Letters carried fresh anthrax

Investigators say powder was made within 2 years

`It can be grown again and again'

List of possible suspects appears to be expanding

June 23, 2002|By NEW YORK TIMES NEWS SERVICE

WASHINGTON - Scientists have determined that the anthrax powder sent through the mail last fall was fresh, made no more than two years before it was sent, senior government officials said. The new finding has concerned investigators, who say it indicates that whoever sent the anthrax could make more and strike again.

Establishing the age of the anthrax that killed five people has strengthened the theory that the person behind the mailings has a direct and current connection to a microbiology laboratory and may have used relatively new equipment. "We're still looking for someone who fits the criteria of training, knowledge, education, experience and skill," a government official said.

The dating of the anthrax as recent suggests that the person who mailed it prepared the germs and has the ability to make more without relying on old material.

"It's modern," one official said. "It was grown, and therefore it can be grown again and again."

Officials said the FBI determined that the anthrax was fresh by radiocarbon dating, a standard means of estimating the age of biological samples. It measures how much radioactive carbon a living thing has lost since it died or, in the case of anthrax spores, since they went into suspended animation.

As the case now stands, investigators say they believe that the mailer, if ever caught, will fit the profile offered by FBI behavioral scientists: a male loner with a scientific bent and a grudge against society, a man who feels comfortable in the Trenton, N.J., area, where the letters were postmarked. The investigators are uncertain whether the perpetrator is American or foreign.

The new forensic evidence about the anthrax, usually referred to as the Ames strain, has been closely held among investigators. Laboratory experts and senior investigators will meet this week with FBI Director Robert S. Mueller III to discuss the evidence in the case. Among the topics will be the results of months of sophisticated studies conducted on the anthrax contained in the letter sent Oct. 9 to Democratic Sen. Patrick J. Leahy of Vermont.

Even though they are making progress in the science of anthrax, officials acknowledge that they have no prime suspect and have not narrowed the list of possible suspects, which in fact appears to be expanding. Investigators have a list of about 50 people, which is updated periodically as possible subjects are added or deleted.

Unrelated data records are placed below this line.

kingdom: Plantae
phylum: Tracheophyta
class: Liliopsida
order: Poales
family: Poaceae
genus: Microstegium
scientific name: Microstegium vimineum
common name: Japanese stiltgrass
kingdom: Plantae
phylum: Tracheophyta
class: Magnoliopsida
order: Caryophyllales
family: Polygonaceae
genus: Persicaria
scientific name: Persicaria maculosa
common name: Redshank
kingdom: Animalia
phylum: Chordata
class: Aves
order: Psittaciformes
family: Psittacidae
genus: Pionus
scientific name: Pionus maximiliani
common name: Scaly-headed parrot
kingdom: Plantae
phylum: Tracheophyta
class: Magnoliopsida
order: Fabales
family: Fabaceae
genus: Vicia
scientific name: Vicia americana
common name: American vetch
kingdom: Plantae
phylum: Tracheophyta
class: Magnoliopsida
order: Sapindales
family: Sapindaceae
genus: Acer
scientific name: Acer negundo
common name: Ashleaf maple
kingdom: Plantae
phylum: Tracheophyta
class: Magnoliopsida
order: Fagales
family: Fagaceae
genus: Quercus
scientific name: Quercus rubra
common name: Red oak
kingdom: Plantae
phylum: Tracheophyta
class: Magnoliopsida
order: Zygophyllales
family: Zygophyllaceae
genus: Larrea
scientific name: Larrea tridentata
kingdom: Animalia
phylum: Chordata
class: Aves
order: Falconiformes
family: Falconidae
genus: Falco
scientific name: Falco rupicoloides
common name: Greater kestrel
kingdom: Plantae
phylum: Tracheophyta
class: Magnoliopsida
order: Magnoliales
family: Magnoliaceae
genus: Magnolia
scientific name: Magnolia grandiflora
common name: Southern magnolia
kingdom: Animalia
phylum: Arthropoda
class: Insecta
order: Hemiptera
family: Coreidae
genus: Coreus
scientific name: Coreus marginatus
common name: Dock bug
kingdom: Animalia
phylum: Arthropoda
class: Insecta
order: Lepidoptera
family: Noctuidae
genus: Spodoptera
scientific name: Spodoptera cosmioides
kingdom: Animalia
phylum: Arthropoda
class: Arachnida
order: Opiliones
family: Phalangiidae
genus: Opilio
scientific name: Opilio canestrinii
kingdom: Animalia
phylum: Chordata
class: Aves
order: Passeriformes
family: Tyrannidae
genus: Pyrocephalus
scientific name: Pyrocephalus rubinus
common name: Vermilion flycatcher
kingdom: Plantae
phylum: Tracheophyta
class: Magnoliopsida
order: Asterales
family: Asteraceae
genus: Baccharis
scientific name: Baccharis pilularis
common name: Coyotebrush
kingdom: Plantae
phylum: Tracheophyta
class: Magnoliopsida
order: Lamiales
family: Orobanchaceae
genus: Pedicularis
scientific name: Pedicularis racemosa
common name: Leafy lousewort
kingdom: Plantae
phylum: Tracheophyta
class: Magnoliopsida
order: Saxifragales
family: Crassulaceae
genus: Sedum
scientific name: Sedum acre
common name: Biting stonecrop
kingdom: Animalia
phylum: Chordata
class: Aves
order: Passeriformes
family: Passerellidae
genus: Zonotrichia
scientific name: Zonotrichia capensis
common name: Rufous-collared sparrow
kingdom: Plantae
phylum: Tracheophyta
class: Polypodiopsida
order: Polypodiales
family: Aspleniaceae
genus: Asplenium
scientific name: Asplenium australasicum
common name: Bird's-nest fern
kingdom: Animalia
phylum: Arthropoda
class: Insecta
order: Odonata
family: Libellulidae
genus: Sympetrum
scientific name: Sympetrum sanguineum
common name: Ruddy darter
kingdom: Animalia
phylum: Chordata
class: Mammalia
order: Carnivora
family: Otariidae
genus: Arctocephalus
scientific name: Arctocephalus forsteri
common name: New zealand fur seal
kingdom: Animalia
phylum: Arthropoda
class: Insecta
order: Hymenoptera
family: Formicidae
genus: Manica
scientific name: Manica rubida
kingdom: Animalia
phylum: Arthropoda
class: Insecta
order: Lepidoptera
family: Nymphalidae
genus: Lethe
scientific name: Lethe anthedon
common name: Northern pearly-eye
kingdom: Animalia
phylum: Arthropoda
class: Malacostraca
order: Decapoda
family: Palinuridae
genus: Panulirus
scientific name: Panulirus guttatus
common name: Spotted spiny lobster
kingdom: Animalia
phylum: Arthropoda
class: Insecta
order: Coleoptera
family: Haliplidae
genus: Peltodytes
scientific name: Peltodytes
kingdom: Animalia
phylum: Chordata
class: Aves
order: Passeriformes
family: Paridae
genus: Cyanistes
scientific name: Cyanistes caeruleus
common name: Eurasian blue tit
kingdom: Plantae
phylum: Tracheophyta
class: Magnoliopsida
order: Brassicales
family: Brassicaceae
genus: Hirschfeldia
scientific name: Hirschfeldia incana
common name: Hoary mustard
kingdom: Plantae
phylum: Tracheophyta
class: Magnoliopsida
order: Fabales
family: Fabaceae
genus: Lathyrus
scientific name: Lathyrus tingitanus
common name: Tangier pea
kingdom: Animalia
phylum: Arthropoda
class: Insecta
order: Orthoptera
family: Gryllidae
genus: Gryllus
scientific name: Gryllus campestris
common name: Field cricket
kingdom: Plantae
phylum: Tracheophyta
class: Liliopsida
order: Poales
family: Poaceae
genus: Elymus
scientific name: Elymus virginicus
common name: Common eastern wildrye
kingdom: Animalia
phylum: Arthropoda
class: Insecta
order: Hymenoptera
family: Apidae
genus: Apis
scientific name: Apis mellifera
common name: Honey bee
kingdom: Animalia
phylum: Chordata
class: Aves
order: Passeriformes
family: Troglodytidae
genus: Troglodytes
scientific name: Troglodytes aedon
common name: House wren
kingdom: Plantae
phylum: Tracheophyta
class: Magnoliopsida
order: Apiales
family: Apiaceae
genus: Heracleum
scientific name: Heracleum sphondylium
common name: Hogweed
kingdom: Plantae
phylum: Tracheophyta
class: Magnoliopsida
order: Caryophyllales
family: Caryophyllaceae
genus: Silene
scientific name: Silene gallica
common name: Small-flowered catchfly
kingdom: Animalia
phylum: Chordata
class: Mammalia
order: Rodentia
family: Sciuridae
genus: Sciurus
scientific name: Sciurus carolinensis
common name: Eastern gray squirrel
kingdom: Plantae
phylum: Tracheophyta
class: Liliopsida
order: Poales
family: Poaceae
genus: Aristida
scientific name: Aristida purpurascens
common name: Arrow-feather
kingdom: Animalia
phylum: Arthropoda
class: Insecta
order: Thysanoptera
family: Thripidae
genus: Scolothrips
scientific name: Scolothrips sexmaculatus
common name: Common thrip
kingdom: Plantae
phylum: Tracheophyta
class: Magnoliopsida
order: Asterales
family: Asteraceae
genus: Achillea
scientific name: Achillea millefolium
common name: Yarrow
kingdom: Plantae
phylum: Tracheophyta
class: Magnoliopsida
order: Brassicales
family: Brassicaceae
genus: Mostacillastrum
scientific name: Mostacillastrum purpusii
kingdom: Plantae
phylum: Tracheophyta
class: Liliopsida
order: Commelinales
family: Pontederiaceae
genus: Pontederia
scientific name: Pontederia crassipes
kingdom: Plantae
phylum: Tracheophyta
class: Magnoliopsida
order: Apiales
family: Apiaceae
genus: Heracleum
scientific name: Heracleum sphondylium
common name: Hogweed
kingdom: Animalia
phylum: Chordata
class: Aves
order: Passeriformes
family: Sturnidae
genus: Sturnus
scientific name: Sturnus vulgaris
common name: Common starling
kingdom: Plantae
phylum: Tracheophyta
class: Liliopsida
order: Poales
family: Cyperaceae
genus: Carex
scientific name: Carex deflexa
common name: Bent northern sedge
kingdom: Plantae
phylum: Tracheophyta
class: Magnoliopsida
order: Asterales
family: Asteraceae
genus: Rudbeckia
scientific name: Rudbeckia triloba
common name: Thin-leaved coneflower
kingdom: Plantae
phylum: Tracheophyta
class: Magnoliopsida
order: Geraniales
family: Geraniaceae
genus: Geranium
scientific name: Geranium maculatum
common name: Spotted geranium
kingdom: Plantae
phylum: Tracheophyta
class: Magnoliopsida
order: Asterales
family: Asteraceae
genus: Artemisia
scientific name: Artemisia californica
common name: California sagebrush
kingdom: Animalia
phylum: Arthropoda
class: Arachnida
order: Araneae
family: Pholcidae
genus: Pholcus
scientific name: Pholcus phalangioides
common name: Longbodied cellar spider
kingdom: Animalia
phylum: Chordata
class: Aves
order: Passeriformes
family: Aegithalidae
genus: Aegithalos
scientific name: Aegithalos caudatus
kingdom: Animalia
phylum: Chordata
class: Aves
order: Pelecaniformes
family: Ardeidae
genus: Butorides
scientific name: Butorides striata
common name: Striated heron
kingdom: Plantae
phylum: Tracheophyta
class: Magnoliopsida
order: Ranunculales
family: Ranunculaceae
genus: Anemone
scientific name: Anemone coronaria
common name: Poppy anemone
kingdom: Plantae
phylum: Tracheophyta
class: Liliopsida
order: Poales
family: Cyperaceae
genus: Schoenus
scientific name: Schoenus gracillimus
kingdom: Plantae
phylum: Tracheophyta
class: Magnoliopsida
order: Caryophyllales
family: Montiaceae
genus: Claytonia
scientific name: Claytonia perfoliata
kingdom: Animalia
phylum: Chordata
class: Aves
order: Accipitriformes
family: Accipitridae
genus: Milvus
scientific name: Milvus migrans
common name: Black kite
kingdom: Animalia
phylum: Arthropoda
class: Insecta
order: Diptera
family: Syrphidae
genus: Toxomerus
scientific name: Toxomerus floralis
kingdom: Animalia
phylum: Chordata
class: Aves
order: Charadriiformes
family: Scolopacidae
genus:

The Leahy letter, which investigators say holds new promise in their search, was the only one of the four letters recovered in the case that contained enough anthrax to permit extensive scientific testing. The sample retrieved from the envelope addressed to Leahy, chairman of the Judiciary Committee, at his Senate office address contained as much material as a sugar packet and weighed about a gram.

Along with earlier tests that showed the anthrax was an extremely fine powder that hung dangerously in the air, the scientific studies represent the leading edge of an investigation that has expanded far beyond the FBI's investigative norms. No active criminal case has a higher priority. The inquiry has consumed millions of dollars and vast amounts of manpower.

Under heavy pressure from Congress and the Bush administration to produce results in the country's first case of deadly bioterrorism, Mueller has presided over what has expanded into the bureau's second-biggest criminal case after the investigation of the Sept. 11 attacks.

The anthrax case offers a glimpse into what may be the future of criminal investigation on a vast scale in an age of biological and other sophisticated forms of terrorism.

The FBI has collected huge amounts of personal information on hundreds of thousands of U.S. citizens, combining it with a scientific arm that has moved far ahead of the Bunsen burners, fingerprints and microscopes of conventional forensic sleuthing.

The FBI and the Postal Service, its partner in the case, have turned to experts beyond their own labs.

A new high-level containment lab to hold deadly germs and a backup unit have been built at the Army's biodefense research facility at Fort Detrick.

Scientists at labs in Massachusetts, Ohio, Utah and elsewhere have invented new protocols and tests to probe the molecular structure of the anthrax - a task complicated by the possibility that the culprit could be among the microbiologists assisting the FBI.

Officials say every investigative technique available to the FBI has been used in the case, including round-the-clock surveillance, eavesdropping and searches conducted under the Foreign Intelligence Surveillance Act. Agents have conducted 5,000 interviews and served more than 1,700 grand jury subpoenas.

Hundreds of people have been given polygraphs. Investigators have compiled minute-by-minute chronologies of the lives of some subjects, examining their whereabouts when the letters were sent.